Gretchen Morgenson y Joshua Rosner documentan cómo funciona el capital riesgo en el libro «These are the Plunderers: How Private Equity Runs-and Wrecks-America».
«Rutinariamente alabados en la prensa financiera por sus negocios y alabados por sus donaciones ‘caritativas’, estos capitalistas desenfrenados han montado costosas campañas de presión para asegurarse un enriquecimiento continuado gracias a leyes fiscales favorables», escriben.
++++++++
_EJERCICIOS_.
1. Responda brevemente a estas preguntas sobre el texto sobre el capital riesgo:
(a) ¿Quiénes documentan cómo funciona el capital riesgo?
(b) ¿En qué medio se alaba rutinariamente a estos capitalistas por sus negocios?
(c) ¿Qué han montado para asegurarse un enriquecimiento continuado?
2. Enumere todas las palabras que empiezan por mayúscula en el título del libro citado en el texto sobre el capital riesgo.
3. Continúe el texto sobre el capital riesgo a partir de su última oración.
Las entradas son un material independiente del texto sobre el capital riesgo.
++++++++
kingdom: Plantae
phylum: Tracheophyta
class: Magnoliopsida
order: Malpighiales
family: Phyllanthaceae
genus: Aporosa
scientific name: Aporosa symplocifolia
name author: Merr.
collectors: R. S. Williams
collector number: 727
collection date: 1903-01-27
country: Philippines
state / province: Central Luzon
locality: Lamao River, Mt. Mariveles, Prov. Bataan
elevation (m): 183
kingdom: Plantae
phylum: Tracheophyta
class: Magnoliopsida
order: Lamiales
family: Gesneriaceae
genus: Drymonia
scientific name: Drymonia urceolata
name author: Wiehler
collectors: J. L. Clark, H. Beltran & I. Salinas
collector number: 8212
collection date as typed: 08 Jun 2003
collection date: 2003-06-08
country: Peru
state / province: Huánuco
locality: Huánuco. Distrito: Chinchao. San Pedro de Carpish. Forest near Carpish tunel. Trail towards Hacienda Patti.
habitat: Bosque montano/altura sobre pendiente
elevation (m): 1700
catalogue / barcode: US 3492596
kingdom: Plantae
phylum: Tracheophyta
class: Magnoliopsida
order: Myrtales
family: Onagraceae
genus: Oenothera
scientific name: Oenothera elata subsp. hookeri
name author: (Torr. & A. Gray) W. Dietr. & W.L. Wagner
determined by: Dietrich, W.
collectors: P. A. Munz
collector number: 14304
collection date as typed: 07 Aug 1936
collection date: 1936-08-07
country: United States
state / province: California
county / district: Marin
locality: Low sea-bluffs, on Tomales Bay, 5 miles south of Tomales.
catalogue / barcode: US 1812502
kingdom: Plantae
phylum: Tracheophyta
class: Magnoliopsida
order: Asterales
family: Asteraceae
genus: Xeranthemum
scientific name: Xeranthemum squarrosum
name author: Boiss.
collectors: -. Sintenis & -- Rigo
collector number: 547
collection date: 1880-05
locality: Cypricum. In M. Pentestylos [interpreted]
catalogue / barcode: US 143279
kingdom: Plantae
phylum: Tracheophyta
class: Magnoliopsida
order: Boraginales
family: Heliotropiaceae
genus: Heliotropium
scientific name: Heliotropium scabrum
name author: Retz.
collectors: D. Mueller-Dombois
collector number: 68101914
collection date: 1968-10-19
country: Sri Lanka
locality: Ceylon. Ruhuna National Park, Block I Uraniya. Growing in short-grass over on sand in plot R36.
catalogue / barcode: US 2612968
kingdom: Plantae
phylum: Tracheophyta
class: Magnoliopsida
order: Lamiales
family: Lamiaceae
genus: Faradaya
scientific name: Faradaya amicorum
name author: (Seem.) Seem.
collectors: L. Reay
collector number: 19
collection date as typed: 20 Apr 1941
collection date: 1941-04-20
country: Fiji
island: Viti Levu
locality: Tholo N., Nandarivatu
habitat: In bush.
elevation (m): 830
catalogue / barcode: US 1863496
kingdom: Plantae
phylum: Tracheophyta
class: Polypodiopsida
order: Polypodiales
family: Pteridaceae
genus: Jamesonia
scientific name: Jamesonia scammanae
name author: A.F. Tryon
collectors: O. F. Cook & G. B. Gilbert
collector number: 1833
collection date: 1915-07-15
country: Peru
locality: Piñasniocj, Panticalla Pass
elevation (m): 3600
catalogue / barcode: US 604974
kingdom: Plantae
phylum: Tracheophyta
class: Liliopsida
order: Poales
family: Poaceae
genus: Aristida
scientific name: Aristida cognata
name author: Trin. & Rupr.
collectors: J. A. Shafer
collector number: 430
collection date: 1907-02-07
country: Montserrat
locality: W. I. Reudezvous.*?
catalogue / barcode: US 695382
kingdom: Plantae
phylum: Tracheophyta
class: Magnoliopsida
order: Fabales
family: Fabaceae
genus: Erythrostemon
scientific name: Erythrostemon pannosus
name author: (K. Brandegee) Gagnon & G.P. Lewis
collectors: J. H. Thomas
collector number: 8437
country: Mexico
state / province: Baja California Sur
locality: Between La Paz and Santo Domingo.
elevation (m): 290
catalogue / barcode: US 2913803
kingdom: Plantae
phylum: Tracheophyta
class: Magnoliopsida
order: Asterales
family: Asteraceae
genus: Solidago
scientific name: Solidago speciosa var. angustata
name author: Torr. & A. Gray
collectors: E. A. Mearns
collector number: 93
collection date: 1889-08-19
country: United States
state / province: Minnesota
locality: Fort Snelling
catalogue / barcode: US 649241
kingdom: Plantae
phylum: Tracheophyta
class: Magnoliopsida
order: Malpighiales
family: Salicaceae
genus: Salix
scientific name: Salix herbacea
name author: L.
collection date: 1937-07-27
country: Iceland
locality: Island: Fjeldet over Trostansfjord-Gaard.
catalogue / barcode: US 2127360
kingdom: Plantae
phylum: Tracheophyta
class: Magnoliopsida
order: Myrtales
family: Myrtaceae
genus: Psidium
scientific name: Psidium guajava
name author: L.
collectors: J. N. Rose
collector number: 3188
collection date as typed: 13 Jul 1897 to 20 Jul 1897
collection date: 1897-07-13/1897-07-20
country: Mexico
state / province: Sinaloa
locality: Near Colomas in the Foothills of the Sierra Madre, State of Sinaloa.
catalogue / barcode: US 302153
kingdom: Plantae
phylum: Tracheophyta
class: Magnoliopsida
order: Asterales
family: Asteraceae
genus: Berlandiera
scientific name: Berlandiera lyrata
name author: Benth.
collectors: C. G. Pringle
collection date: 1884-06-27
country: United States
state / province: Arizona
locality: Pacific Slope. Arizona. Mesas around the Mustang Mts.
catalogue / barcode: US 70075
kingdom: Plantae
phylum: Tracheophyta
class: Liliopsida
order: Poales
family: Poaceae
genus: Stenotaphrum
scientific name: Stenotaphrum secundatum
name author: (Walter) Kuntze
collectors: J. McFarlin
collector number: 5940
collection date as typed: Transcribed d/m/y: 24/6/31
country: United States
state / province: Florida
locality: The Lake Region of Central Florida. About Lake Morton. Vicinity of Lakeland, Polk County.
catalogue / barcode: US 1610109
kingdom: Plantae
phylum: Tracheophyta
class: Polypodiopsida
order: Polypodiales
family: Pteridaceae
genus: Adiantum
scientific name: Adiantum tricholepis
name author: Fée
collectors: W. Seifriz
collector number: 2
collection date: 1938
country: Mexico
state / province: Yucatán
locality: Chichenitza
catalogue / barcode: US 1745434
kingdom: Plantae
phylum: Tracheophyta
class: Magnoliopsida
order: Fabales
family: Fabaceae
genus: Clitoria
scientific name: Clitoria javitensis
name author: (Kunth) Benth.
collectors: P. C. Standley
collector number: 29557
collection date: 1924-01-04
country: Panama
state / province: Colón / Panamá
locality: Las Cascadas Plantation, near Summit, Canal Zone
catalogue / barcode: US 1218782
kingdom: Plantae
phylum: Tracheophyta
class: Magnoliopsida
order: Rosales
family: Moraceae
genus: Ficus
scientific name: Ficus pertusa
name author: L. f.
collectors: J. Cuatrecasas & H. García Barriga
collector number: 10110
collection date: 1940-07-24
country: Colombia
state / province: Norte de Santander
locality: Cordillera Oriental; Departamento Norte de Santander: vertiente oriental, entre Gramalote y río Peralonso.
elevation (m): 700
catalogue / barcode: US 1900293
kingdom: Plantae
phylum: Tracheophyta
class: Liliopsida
++++++++
_RESPUESTAS_.
1.
(a) Gretchen Morgenson y Joshua Rosner.
(b) En la prensa financiera.
(c) Costosas campañas de presión.

2. These, Plunderers, How, Private, Equity, Runs, Wrecks, America.

3.
«Sus cuantiosas donaciones les han valido puestos de poder en consejos de museos y grupos de reflexión. Han publicado libros sobre liderazgo en los que ensalzan ‘la importancia de la humildad y la humanidad’ en la cima, mientras destripan a los de abajo. Sus empresas se encargan de que no paguen impuestos por las multimillonarias ganancias que generan sus acciones. Y, por supuesto, rara vez mencionan que las empresas de las que son propietarios se encuentran entre las mayores beneficiarias de las inversiones gubernamentales en autopistas, ferrocarriles y educación primaria, cosechando enormes beneficios de las subvenciones y las políticas fiscales que les permiten pagar tipos sustancialmente más bajos sobre sus ganancias», explican.
«Estos hombres son los magnates ladrones de la era moderna. Pero, a diferencia de muchos de sus predecesores en el siglo XIX, que amasaron riquezas asombrosas extrayendo los recursos naturales de una nación joven, los magnates de hoy extraen su riqueza de los pobres y de la clase media a través de complejas operaciones financieras».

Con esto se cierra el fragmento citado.